* [Exercise]
Each record must reappear in the answer exactly as it is written.

* [Entries provided]
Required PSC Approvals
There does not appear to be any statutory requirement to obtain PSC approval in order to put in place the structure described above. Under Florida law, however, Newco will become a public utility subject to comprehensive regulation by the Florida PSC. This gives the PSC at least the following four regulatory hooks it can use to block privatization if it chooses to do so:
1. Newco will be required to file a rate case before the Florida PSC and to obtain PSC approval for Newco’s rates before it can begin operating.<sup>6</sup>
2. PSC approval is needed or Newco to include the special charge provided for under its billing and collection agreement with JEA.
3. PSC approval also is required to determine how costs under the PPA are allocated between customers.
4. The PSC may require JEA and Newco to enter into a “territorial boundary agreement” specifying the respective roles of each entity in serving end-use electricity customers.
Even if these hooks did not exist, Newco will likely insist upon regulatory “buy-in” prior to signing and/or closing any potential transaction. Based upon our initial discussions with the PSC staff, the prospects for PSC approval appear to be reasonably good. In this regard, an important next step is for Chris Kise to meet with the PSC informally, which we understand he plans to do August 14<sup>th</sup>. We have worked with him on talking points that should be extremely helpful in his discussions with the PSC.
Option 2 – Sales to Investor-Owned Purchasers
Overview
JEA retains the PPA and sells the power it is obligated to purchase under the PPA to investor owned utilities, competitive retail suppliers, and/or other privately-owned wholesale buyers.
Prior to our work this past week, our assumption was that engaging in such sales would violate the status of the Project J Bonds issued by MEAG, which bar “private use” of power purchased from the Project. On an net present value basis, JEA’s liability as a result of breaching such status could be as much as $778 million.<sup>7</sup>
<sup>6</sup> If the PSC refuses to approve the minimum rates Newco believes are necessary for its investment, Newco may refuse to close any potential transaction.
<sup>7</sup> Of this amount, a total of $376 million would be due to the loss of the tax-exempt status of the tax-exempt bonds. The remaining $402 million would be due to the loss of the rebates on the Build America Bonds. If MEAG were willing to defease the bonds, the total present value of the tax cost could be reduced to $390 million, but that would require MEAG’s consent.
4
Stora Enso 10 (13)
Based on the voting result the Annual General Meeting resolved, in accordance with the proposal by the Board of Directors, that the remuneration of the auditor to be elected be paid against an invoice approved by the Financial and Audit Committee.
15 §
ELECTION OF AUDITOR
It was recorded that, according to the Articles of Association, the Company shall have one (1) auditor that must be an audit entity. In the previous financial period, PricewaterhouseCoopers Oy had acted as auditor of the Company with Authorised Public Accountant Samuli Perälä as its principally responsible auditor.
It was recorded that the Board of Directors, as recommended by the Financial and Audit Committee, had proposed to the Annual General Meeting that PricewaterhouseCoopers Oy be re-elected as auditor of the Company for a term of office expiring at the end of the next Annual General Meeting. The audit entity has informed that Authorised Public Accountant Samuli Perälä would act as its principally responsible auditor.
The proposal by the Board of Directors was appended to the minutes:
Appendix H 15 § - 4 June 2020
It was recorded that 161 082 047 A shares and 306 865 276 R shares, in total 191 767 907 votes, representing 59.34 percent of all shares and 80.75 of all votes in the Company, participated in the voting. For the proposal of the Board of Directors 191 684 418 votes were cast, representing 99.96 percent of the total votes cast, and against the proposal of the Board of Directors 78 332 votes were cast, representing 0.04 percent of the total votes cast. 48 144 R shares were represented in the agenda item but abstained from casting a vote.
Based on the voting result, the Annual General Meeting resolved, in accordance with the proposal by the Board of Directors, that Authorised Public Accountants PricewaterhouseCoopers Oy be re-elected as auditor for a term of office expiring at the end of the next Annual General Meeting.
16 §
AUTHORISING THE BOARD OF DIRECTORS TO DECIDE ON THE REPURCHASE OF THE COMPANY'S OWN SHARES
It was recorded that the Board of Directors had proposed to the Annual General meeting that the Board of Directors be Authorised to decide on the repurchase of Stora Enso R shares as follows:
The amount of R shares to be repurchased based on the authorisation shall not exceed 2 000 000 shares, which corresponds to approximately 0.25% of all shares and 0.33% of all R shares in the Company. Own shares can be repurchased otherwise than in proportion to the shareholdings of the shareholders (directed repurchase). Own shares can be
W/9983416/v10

* [Answer space]
Required PSC Approvals
There does not appear to be any statutory requirement to obtain PSC approval in order to put in place the structure described above. Under Florida law, however, Newco will become a public utility subject to comprehensive regulation by the Florida PSC. This gives the PSC at least the following four regulatory hooks it can use to block privatization if it chooses to do so:
1. Newco will be required to file a rate case before the Florida PSC and to obtain PSC approval for Newco’s rates before it can begin operating.<sup>6</sup>
2. PSC approval is needed or Newco to include the special charge provided for under its billing and collection agreement with JEA.
3. PSC approval also is required to determine how costs under the PPA are allocated between customers.
4. The PSC may require JEA and Newco to enter into a “territorial boundary agreement” specifying the respective roles of each entity in serving end-use electricity customers.
Even if these hooks did not exist, Newco will likely insist upon regulatory “buy-in” prior to signing and/or closing any potential transaction. Based upon our initial discussions with the PSC staff, the prospects for PSC approval appear to be reasonably good. In this regard, an important next step is for Chris Kise to meet with the PSC informally, which we understand he plans to do August 14<sup>th</sup>. We have worked with him on talking points that should be extremely helpful in his discussions with the PSC.
Option 2 – Sales to Investor-Owned Purchasers
Overview
JEA retains the PPA and sells the power it is obligated to purchase under the PPA to investor owned utilities, competitive retail suppliers, and/or other privately-owned wholesale buyers.
Prior to our work this past week, our assumption was that engaging in such sales would violate the status of the Project J Bonds issued by MEAG, which bar “private use” of power purchased from the Project. On an net present value basis, JEA’s liability as a result of breaching such status could be as much as $778 million.<sup>7</sup>
<sup>6</sup> If the PSC refuses to approve the minimum rates Newco believes are necessary for its investment, Newco may refuse to close any potential transaction.
<sup>7</sup> Of this amount, a total of $376 million would be due to the loss of the tax-exempt status of the tax-exempt bonds. The remaining $402 million would be due to the loss of the rebates on the Build America Bonds. If MEAG were willing to defease the bonds, the total present value of the tax cost could be reduced to $390 million, but that would require MEAG’s consent.
4
Stora Enso 10 (13)
Based on the voting result the Annual General Meeting resolved, in accordance with the proposal by the Board of Directors, that the remuneration of the auditor to be elected be paid against an invoice approved by the Financial and Audit Committee.
15 §
ELECTION OF AUDITOR
It was recorded that, according to the Articles of Association, the Company shall have one (1) auditor that must be an audit entity. In the previous financial period, PricewaterhouseCoopers Oy had acted as auditor of the Company with Authorised Public Accountant Samuli Perälä as its principally responsible auditor.
It was recorded that the Board of Directors, as recommended by the Financial and Audit Committee, had proposed to the Annual General Meeting that PricewaterhouseCoopers Oy be re-elected as auditor of the Company for a term of office expiring at the end of the next Annual General Meeting. The audit entity has informed that Authorised Public Accountant Samuli Perälä would act as its principally responsible auditor.
The proposal by the Board of Directors was appended to the minutes:
Appendix H 15 § - 4 June 2020
It was recorded that 161 082 047 A shares and 306 865 276 R shares, in total 191 767 907 votes, representing 59.34 percent of all shares and 80.75 of all votes in the Company, participated in the voting. For the proposal of the Board of Directors 191 684 418 votes were cast, representing 99.96 percent of the total votes cast, and against the proposal of the Board of Directors 78 332 votes were cast, representing 0.04 percent of the total votes cast. 48 144 R shares were represented in the agenda item but abstained from casting a vote.
Based on the voting result, the Annual General Meeting resolved, in accordance with the proposal by the Board of Directors, that Authorised Public Accountants PricewaterhouseCoopers Oy be re-elected as auditor for a term of office expiring at the end of the next Annual General Meeting.
16 §
AUTHORISING THE BOARD OF DIRECTORS TO DECIDE ON THE REPURCHASE OF THE COMPANY'S OWN SHARES
It was recorded that the Board of Directors had proposed to the Annual General meeting that the Board of Directors be Authorised to decide on the repurchase of Stora Enso R shares as follows:
The amount of R shares to be repurchased based on the authorisation shall not exceed 2 000 000 shares, which corresponds to approximately 0.25% of all shares and 0.33% of all R shares in the Company. Own shares can be repurchased otherwise than in proportion to the shareholdings of the shareholders (directed repurchase). Own shares can be
W/9983416/v10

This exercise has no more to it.